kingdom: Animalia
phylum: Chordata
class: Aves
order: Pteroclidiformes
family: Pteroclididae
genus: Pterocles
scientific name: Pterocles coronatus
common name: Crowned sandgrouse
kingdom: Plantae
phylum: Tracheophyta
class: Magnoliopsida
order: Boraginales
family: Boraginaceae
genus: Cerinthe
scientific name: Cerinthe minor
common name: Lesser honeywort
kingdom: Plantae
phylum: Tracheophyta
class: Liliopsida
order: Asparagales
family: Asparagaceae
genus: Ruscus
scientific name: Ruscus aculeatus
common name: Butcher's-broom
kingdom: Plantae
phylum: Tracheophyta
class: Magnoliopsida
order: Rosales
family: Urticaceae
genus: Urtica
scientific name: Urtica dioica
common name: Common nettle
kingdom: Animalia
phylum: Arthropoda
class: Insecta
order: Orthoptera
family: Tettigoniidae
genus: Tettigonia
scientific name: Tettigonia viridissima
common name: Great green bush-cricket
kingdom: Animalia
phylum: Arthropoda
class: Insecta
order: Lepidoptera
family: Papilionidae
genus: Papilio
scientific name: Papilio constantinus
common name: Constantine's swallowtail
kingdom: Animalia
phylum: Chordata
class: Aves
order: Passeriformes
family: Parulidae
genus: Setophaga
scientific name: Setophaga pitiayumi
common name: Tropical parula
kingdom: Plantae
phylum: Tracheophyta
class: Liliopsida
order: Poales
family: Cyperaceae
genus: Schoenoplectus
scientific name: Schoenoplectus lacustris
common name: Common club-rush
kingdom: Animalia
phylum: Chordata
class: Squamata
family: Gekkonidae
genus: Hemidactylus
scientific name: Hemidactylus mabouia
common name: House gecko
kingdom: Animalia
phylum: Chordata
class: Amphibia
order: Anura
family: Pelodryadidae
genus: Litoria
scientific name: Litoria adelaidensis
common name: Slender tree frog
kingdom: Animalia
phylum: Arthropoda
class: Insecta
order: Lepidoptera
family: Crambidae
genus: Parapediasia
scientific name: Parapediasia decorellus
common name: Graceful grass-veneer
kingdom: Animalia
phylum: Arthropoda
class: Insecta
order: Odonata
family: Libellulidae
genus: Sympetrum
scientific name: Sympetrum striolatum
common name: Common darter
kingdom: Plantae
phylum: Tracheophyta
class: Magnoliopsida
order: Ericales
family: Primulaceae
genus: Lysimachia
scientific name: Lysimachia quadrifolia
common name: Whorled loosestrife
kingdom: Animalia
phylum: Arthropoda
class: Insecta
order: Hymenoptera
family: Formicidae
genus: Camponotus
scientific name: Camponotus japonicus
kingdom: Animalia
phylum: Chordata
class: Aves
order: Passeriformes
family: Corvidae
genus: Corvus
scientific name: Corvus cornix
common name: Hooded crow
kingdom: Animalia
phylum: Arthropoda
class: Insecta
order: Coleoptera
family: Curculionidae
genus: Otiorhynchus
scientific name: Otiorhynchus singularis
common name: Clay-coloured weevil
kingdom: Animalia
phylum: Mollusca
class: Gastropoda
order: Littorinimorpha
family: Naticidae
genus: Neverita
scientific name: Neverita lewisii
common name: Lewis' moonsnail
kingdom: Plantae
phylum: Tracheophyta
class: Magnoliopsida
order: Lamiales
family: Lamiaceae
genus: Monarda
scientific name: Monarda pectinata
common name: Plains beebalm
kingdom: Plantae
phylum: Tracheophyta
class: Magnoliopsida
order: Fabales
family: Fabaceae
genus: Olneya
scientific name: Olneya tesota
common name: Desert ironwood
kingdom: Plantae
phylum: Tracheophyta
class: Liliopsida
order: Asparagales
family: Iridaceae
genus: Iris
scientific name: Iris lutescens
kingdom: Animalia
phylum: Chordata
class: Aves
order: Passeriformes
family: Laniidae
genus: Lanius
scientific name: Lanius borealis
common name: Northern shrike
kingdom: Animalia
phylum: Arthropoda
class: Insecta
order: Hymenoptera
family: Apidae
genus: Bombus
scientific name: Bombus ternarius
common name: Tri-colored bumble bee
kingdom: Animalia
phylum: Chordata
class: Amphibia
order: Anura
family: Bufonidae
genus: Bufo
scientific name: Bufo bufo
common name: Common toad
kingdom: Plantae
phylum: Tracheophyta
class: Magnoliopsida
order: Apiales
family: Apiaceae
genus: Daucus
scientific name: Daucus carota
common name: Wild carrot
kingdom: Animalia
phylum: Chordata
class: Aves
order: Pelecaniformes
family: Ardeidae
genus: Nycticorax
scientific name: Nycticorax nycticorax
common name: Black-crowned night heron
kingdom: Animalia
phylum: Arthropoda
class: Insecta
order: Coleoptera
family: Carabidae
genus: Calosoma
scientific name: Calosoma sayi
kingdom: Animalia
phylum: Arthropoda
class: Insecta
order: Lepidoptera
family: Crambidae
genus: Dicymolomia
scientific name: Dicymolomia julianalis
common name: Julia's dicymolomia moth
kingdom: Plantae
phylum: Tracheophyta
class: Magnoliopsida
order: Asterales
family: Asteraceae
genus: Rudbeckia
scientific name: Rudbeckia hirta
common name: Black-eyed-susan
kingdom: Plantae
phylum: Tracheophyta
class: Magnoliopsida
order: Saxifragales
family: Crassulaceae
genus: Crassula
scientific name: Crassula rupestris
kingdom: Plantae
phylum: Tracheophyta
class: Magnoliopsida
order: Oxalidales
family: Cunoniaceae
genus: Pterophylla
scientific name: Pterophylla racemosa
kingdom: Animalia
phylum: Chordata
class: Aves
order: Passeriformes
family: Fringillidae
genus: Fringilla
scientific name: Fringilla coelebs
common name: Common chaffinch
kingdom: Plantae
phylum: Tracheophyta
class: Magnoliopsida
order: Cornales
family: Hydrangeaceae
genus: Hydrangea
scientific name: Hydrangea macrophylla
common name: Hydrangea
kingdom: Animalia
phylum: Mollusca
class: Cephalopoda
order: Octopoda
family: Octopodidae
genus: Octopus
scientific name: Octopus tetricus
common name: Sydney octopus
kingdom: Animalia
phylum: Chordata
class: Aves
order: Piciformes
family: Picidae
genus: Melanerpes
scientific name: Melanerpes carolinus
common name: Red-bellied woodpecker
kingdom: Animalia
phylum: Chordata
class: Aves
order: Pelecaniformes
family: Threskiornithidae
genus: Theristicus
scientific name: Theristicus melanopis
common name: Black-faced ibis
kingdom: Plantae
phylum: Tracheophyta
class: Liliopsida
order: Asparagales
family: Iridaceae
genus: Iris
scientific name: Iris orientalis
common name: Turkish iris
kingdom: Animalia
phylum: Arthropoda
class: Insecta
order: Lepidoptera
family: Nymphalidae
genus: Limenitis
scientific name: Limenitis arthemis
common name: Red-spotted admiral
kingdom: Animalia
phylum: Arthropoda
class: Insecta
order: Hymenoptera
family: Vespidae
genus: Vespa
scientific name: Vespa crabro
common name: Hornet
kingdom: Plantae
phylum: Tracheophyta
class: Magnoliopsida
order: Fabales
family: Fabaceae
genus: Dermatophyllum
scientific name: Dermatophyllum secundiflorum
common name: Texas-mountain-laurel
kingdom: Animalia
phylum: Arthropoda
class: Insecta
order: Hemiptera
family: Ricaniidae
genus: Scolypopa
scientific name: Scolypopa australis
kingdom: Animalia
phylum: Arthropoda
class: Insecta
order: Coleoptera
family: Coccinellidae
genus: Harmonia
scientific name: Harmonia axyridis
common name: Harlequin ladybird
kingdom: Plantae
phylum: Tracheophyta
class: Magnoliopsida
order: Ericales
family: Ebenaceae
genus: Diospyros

****************

* [Requirement]:
Write out every line of the material above as a JSON list of strings, one string per line, with blank lines left out.

* [Result of the task]:
[
  "kingdom: Animalia",
  "phylum: Chordata",
  "class: Aves",
  "order: Pteroclidiformes",
  "family: Pteroclididae",
  "genus: Pterocles",
  "scientific name: Pterocles coronatus",
  "common name: Crowned sandgrouse",
  "kingdom: Plantae",
  "phylum: Tracheophyta",
  "class: Magnoliopsida",
  "order: Boraginales",
  "family: Boraginaceae",
  "genus: Cerinthe",
  "scientific name: Cerinthe minor",
  "common name: Lesser honeywort",
  "kingdom: Plantae",
  "phylum: Tracheophyta",
  "class: Liliopsida",
  "order: Asparagales",
  "family: Asparagaceae",
  "genus: Ruscus",
  "scientific name: Ruscus aculeatus",
  "common name: Butcher's-broom",
  "kingdom: Plantae",
  "phylum: Tracheophyta",
  "class: Magnoliopsida",
  "order: Rosales",
  "family: Urticaceae",
  "genus: Urtica",
  "scientific name: Urtica dioica",
  "common name: Common nettle",
  "kingdom: Animalia",
  "phylum: Arthropoda",
  "class: Insecta",
  "order: Orthoptera",
  "family: Tettigoniidae",
  "genus: Tettigonia",
  "scientific name: Tettigonia viridissima",
  "common name: Great green bush-cricket",
  "kingdom: Animalia",
  "phylum: Arthropoda",
  "class: Insecta",
  "order: Lepidoptera",
  "family: Papilionidae",
  "genus: Papilio",
  "scientific name: Papilio constantinus",
  "common name: Constantine's swallowtail",
  "kingdom: Animalia",
  "phylum: Chordata",
  "class: Aves",
  "order: Passeriformes",
  "family: Parulidae",
  "genus: Setophaga",
  "scientific name: Setophaga pitiayumi",
  "common name: Tropical parula",
  "kingdom: Plantae",
  "phylum: Tracheophyta",
  "class: Liliopsida",
  "order: Poales",
  "family: Cyperaceae",
  "genus: Schoenoplectus",
  "scientific name: Schoenoplectus lacustris",
  "common name: Common club-rush",
  "kingdom: Animalia",
  "phylum: Chordata",
  "class: Squamata",
  "family: Gekkonidae",
  "genus: Hemidactylus",
  "scientific name: Hemidactylus mabouia",
  "common name: House gecko",
  "kingdom: Animalia",
  "phylum: Chordata",
  "class: Amphibia",
  "order: Anura",
  "family: Pelodryadidae",
  "genus: Litoria",
  "scientific name: Litoria adelaidensis",
  "common name: Slender tree frog",
  "kingdom: Animalia",
  "phylum: Arthropoda",
  "class: Insecta",
  "order: Lepidoptera",
  "family: Crambidae",
  "genus: Parapediasia",
  "scientific name: Parapediasia decorellus",
  "common name: Graceful grass-veneer",
  "kingdom: Animalia",
  "phylum: Arthropoda",
  "class: Insecta",
  "order: Odonata",
  "family: Libellulidae",
  "genus: Sympetrum",
  "scientific name: Sympetrum striolatum",
  "common name: Common darter",
  "kingdom: Plantae",
  "phylum: Tracheophyta",
  "class: Magnoliopsida",
  "order: Ericales",
  "family: Primulaceae",
  "genus: Lysimachia",
  "scientific name: Lysimachia quadrifolia",
  "common name: Whorled loosestrife",
  "kingdom: Animalia",
  "phylum: Arthropoda",
  "class: Insecta",
  "order: Hymenoptera",
  "family: Formicidae",
  "genus: Camponotus",
  "scientific name: Camponotus japonicus",
  "kingdom: Animalia",
  "phylum: Chordata",
  "class: Aves",
  "order: Passeriformes",
  "family: Corvidae",
  "genus: Corvus",
  "scientific name: Corvus cornix",
  "common name: Hooded crow",
  "kingdom: Animalia",
  "phylum: Arthropoda",
  "class: Insecta",
  "order: Coleoptera",
  "family: Curculionidae",
  "genus: Otiorhynchus",
  "scientific name: Otiorhynchus singularis",
  "common name: Clay-coloured weevil",
  "kingdom: Animalia",
  "phylum: Mollusca",
  "class: Gastropoda",
  "order: Littorinimorpha",
  "family: Naticidae",
  "genus: Neverita",
  "scientific name: Neverita lewisii",
  "common name: Lewis' moonsnail",
  "kingdom: Plantae",
  "phylum: Tracheophyta",
  "class: Magnoliopsida",
  "order: Lamiales",
  "family: Lamiaceae",
  "genus: Monarda",
  "scientific name: Monarda pectinata",
  "common name: Plains beebalm",
  "kingdom: Plantae",
  "phylum: Tracheophyta",
  "class: Magnoliopsida",
  "order: Fabales",
  "family: Fabaceae",
  "genus: Olneya",
  "scientific name: Olneya tesota",
  "common name: Desert ironwood",
  "kingdom: Plantae",
  "phylum: Tracheophyta",
  "class: Liliopsida",
  "order: Asparagales",
  "family: Iridaceae",
  "genus: Iris",
  "scientific name: Iris lutescens",
  "kingdom: Animalia",
  "phylum: Chordata",
  "class: Aves",
  "order: Passeriformes",
  "family: Laniidae",
  "genus: Lanius",
  "scientific name: Lanius borealis",
  "common name: Northern shrike",
  "kingdom: Animalia",
  "phylum: Arthropoda",
  "class: Insecta",
  "order: Hymenoptera",
  "family: Apidae",
  "genus: Bombus",
  "scientific name: Bombus ternarius",
  "common name: Tri-colored bumble bee",
  "kingdom: Animalia",
  "phylum: Chordata",
  "class: Amphibia",
  "order: Anura",
  "family: Bufonidae",
  "genus: Bufo",
  "scientific name: Bufo bufo",
  "common name: Common toad",
  "kingdom: Plantae",
  "phylum: Tracheophyta",
  "class: Magnoliopsida",
  "order: Apiales",
  "family: Apiaceae",
  "genus: Daucus",
  "scientific name: Daucus carota",
  "common name: Wild carrot",
  "kingdom: Animalia",
  "phylum: Chordata",
  "class: Aves",
  "order: Pelecaniformes",
  "family: Ardeidae",
  "genus: Nycticorax",
  "scientific name: Nycticorax nycticorax",
  "common name: Black-crowned night heron",
  "kingdom: Animalia",
  "phylum: Arthropoda",
  "class: Insecta",
  "order: Coleoptera",
  "family: Carabidae",
  "genus: Calosoma",
  "scientific name: Calosoma sayi",
  "kingdom: Animalia",
  "phylum: Arthropoda",
  "class: Insecta",
  "order: Lepidoptera",
  "family: Crambidae",
  "genus: Dicymolomia",
  "scientific name: Dicymolomia julianalis",
  "common name: Julia's dicymolomia moth",
  "kingdom: Plantae",
  "phylum: Tracheophyta",
  "class: Magnoliopsida",
  "order: Asterales",
  "family: Asteraceae",
  "genus: Rudbeckia",
  "scientific name: Rudbeckia hirta",
  "common name: Black-eyed-susan",
  "kingdom: Plantae",
  "phylum: Tracheophyta",
  "class: Magnoliopsida",
  "order: Saxifragales",
  "family: Crassulaceae",
  "genus: Crassula",
  "scientific name: Crassula rupestris",
  "kingdom: Plantae",
  "phylum: Tracheophyta",
  "class: Magnoliopsida",
  "order: Oxalidales",
  "family: Cunoniaceae",
  "genus: Pterophylla",
  "scientific name: Pterophylla racemosa",
  "kingdom: Animalia",
  "phylum: Chordata",
  "class: Aves",
  "order: Passeriformes",
  "family: Fringillidae",
  "genus: Fringilla",
  "scientific name: Fringilla coelebs",
  "common name: Common chaffinch",
  "kingdom: Plantae",
  "phylum: Tracheophyta",
  "class: Magnoliopsida",
  "order: Cornales",
  "family: Hydrangeaceae",
  "genus: Hydrangea",
  "scientific name: Hydrangea macrophylla",
  "common name: Hydrangea",
  "kingdom: Animalia",
  "phylum: Mollusca",
  "class: Cephalopoda",
  "order: Octopoda",
  "family: Octopodidae",
  "genus: Octopus",
  "scientific name: Octopus tetricus",
  "common name: Sydney octopus",
  "kingdom: Animalia",
  "phylum: Chordata",
  "class: Aves",
  "order: Piciformes",
  "family: Picidae",
  "genus: Melanerpes",
  "scientific name: Melanerpes carolinus",
  "common name: Red-bellied woodpecker",
  "kingdom: Animalia",
  "phylum: Chordata",
  "class: Aves",
  "order: Pelecaniformes",
  "family: Threskiornithidae",
  "genus: Theristicus",
  "scientific name: Theristicus melanopis",
  "common name: Black-faced ibis",
  "kingdom: Plantae",
  "phylum: Tracheophyta",
  "class: Liliopsida",
  "order: Asparagales",
  "family: Iridaceae",
  "genus: Iris",
  "scientific name: Iris orientalis",
  "common name: Turkish iris",
  "kingdom: Animalia",
  "phylum: Arthropoda",
  "class: Insecta",
  "order: Lepidoptera",
  "family: Nymphalidae",
  "genus: Limenitis",
  "scientific name: Limenitis arthemis",
  "common name: Red-spotted admiral",
  "kingdom: Animalia",
  "phylum: Arthropoda",
  "class: Insecta",
  "order: Hymenoptera",
  "family: Vespidae",
  "genus: Vespa",
  "scientific name: Vespa crabro",
  "common name: Hornet",
  "kingdom: Plantae",
  "phylum: Tracheophyta",
  "class: Magnoliopsida",
  "order: Fabales",
  "family: Fabaceae",
  "genus: Dermatophyllum",
  "scientific name: Dermatophyllum secundiflorum",
  "common name: Texas-mountain-laurel",
  "kingdom: Animalia",
  "phylum: Arthropoda",
  "class: Insecta",
  "order: Hemiptera",
  "family: Ricaniidae",
  "genus: Scolypopa",
  "scientific name: Scolypopa australis",
  "kingdom: Animalia",
  "phylum: Arthropoda",
  "class: Insecta",
  "order: Coleoptera",
  "family: Coccinellidae",
  "genus: Harmonia",
  "scientific name: Harmonia axyridis",
  "common name: Harlequin ladybird",
  "kingdom: Plantae",
  "phylum: Tracheophyta",
  "class: Magnoliopsida",
  "order: Ericales",
  "family: Ebenaceae",
  "genus: Diospyros"
]